### Exercise description:
Rewrite everything from the first of the entries below down to the line containing "10:20 AM -- neither: 20", replacing "Thursday" with "Friday" and leaving all else unchanged.

### Data shown:
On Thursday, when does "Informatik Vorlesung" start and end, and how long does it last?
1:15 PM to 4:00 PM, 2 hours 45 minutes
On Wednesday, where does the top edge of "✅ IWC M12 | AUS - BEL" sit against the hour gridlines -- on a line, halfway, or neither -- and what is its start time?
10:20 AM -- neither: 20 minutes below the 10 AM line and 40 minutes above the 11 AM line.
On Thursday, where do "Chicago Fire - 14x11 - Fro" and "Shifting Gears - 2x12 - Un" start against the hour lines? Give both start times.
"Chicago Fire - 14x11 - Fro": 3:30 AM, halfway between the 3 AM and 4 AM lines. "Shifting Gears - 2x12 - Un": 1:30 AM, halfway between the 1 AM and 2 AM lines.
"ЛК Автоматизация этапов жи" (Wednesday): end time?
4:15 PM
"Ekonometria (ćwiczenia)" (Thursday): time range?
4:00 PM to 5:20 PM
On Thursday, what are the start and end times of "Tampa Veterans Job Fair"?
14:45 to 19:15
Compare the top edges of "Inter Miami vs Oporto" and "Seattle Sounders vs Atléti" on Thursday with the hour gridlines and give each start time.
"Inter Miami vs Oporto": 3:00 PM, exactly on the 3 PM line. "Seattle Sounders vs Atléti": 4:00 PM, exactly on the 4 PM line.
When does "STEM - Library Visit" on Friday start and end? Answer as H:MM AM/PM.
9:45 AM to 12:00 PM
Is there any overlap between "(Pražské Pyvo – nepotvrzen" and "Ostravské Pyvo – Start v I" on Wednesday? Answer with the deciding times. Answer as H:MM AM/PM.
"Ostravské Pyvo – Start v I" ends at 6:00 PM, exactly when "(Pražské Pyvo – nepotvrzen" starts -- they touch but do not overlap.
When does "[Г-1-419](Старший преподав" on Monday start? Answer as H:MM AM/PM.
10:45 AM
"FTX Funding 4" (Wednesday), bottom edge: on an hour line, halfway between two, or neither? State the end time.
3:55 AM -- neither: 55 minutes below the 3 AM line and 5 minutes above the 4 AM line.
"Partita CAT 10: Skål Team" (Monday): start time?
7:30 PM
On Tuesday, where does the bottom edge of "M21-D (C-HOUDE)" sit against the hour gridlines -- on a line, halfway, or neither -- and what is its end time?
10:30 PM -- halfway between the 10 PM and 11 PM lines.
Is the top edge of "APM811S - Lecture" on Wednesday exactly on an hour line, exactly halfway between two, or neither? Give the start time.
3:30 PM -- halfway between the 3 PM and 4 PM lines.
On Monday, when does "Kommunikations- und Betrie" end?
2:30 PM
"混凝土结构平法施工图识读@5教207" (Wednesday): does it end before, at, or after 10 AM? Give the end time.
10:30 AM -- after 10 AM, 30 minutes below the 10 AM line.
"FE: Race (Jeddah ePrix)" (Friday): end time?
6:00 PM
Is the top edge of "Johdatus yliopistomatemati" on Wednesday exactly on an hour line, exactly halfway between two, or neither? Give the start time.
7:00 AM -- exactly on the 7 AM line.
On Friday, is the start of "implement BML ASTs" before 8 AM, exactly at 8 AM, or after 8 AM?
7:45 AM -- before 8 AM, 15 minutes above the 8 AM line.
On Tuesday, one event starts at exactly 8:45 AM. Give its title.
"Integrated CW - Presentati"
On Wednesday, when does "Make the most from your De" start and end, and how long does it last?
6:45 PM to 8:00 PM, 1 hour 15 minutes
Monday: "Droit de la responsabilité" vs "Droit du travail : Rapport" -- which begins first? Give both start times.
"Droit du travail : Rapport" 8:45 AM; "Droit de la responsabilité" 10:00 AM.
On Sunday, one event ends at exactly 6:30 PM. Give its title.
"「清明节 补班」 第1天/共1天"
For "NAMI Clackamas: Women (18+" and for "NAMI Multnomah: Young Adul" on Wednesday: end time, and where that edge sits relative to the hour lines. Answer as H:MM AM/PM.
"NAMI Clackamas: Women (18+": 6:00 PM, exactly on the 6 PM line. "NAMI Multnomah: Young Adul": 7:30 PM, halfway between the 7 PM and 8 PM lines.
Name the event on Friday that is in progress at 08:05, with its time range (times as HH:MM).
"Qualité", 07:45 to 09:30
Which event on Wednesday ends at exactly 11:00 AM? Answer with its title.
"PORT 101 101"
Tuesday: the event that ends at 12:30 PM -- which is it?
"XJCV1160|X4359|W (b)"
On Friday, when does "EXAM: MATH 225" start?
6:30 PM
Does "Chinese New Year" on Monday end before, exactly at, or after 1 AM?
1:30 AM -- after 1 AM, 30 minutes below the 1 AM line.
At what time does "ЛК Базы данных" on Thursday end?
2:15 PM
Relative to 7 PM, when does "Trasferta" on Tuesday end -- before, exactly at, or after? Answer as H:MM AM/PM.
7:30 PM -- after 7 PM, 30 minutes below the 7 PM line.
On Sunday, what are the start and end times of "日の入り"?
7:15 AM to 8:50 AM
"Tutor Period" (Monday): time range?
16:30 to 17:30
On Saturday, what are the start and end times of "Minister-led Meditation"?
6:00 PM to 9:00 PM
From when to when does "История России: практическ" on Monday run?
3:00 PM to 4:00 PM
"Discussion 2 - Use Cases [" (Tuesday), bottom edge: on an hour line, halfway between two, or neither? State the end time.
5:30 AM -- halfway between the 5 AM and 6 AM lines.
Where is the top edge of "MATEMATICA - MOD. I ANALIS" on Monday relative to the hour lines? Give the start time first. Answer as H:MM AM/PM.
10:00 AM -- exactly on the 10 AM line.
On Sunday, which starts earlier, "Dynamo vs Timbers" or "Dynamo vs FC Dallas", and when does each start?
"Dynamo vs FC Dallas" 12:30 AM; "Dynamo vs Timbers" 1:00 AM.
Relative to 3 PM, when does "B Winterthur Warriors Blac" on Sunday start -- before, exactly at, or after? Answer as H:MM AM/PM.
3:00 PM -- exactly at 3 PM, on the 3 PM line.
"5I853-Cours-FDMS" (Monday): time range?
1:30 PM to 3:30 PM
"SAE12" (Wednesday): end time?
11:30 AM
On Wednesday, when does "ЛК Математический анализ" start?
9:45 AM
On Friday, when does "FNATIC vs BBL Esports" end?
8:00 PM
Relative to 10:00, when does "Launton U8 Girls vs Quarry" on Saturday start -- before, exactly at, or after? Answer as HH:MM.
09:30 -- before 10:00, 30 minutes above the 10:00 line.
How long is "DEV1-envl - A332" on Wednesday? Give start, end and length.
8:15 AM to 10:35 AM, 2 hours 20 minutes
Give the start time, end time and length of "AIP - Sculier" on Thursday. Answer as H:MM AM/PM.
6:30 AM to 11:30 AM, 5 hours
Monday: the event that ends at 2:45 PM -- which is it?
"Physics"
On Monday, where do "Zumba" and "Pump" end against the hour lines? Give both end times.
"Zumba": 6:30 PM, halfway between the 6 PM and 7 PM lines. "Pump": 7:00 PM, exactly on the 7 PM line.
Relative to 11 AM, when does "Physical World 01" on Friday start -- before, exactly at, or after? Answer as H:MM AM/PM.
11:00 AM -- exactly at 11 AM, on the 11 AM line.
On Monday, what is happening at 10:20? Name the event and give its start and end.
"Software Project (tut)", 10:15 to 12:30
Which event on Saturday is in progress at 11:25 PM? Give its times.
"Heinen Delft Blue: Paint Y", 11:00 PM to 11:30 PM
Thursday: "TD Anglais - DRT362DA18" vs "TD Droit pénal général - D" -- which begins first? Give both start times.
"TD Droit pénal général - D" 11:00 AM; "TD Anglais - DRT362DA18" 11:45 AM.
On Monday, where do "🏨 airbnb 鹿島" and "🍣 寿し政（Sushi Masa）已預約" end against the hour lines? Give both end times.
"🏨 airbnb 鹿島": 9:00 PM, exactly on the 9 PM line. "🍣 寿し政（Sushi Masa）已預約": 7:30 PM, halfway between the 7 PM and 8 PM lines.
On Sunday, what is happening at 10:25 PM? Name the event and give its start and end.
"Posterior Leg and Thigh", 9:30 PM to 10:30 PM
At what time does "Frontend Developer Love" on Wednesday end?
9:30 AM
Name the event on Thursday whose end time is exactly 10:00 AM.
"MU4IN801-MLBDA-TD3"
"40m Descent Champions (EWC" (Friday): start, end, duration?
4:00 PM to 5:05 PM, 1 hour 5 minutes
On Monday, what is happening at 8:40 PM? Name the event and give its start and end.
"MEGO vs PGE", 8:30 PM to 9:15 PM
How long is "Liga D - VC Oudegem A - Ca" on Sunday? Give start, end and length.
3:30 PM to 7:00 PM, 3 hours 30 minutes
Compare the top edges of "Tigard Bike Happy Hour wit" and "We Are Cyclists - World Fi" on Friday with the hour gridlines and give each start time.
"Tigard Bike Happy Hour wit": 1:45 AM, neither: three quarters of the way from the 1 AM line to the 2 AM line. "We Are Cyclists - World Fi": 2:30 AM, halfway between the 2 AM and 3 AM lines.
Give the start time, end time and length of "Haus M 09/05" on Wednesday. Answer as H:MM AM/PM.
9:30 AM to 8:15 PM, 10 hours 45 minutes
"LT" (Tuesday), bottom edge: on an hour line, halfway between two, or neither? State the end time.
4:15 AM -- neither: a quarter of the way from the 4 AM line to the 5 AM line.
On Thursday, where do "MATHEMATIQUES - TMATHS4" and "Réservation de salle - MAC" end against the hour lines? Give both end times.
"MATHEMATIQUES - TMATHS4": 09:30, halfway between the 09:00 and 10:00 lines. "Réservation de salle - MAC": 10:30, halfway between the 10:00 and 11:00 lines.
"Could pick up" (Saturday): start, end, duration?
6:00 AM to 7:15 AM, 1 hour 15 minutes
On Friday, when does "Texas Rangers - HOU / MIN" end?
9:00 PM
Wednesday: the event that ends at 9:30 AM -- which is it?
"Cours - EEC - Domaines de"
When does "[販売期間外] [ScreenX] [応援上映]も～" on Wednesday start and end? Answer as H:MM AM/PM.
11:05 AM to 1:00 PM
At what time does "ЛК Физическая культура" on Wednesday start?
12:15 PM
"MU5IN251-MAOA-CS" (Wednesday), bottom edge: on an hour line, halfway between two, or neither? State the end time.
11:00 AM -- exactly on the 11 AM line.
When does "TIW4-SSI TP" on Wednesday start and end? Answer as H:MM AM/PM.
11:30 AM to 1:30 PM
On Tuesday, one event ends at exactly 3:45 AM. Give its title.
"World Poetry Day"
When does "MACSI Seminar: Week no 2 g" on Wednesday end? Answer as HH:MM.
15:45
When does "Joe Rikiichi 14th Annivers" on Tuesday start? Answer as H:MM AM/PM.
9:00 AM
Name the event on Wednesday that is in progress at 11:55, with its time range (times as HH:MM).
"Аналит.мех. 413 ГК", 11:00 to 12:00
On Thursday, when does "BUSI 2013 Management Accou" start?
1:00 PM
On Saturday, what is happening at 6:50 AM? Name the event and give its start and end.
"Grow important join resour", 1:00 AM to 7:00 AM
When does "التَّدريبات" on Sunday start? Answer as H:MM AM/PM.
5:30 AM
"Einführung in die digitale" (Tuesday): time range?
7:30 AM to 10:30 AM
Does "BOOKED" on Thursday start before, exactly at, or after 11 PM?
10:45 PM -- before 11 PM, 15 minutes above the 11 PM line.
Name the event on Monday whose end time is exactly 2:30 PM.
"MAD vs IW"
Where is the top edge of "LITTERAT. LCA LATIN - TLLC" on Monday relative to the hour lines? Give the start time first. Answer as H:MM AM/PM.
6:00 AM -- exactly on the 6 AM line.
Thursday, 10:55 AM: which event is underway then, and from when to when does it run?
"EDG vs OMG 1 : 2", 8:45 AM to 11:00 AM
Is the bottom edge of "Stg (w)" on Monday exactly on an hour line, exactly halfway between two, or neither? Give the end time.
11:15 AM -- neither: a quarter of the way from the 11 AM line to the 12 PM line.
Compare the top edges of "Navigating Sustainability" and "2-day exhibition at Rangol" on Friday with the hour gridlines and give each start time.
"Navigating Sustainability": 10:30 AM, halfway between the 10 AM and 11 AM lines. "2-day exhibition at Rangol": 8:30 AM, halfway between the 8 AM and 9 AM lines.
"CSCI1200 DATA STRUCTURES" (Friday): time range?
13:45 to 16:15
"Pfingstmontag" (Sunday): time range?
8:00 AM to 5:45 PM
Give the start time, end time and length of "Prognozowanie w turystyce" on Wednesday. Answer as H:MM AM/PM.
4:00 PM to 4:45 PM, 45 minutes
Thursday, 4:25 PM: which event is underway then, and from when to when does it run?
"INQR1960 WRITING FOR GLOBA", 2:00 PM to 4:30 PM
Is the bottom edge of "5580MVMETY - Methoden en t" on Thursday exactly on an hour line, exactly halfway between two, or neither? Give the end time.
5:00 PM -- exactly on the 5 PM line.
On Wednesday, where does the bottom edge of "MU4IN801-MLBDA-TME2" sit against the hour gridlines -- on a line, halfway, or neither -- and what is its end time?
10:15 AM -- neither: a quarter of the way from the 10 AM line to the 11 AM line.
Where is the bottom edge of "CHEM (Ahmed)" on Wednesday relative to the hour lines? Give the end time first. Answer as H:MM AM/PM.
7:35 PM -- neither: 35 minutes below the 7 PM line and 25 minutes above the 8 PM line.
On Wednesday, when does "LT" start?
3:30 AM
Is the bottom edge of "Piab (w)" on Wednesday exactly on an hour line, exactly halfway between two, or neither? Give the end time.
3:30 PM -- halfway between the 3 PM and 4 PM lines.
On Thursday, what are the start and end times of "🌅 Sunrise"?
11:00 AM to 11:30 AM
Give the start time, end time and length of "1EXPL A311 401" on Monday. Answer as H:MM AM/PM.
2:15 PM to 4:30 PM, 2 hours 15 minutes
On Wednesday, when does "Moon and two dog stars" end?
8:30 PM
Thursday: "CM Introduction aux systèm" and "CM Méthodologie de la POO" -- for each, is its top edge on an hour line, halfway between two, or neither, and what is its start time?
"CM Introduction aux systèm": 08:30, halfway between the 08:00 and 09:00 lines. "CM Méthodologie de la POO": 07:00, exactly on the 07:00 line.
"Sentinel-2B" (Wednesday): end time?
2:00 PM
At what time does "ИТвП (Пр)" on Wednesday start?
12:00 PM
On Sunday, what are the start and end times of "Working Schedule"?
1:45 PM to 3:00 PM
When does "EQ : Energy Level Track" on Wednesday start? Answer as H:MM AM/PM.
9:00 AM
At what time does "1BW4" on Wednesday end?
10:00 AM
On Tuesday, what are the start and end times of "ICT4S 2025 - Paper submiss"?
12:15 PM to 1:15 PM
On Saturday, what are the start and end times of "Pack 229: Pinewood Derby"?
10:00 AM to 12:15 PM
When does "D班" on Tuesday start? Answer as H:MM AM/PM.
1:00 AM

### Task solution:
On Friday, when does "Informatik Vorlesung" start and end, and how long does it last?
1:15 PM to 4:00 PM, 2 hours 45 minutes
On Wednesday, where does the top edge of "✅ IWC M12 | AUS - BEL" sit against the hour gridlines -- on a line, halfway, or neither -- and what is its start time?
10:20 AM -- neither: 20 minutes below the 10 AM line and 40 minutes above the 11 AM line.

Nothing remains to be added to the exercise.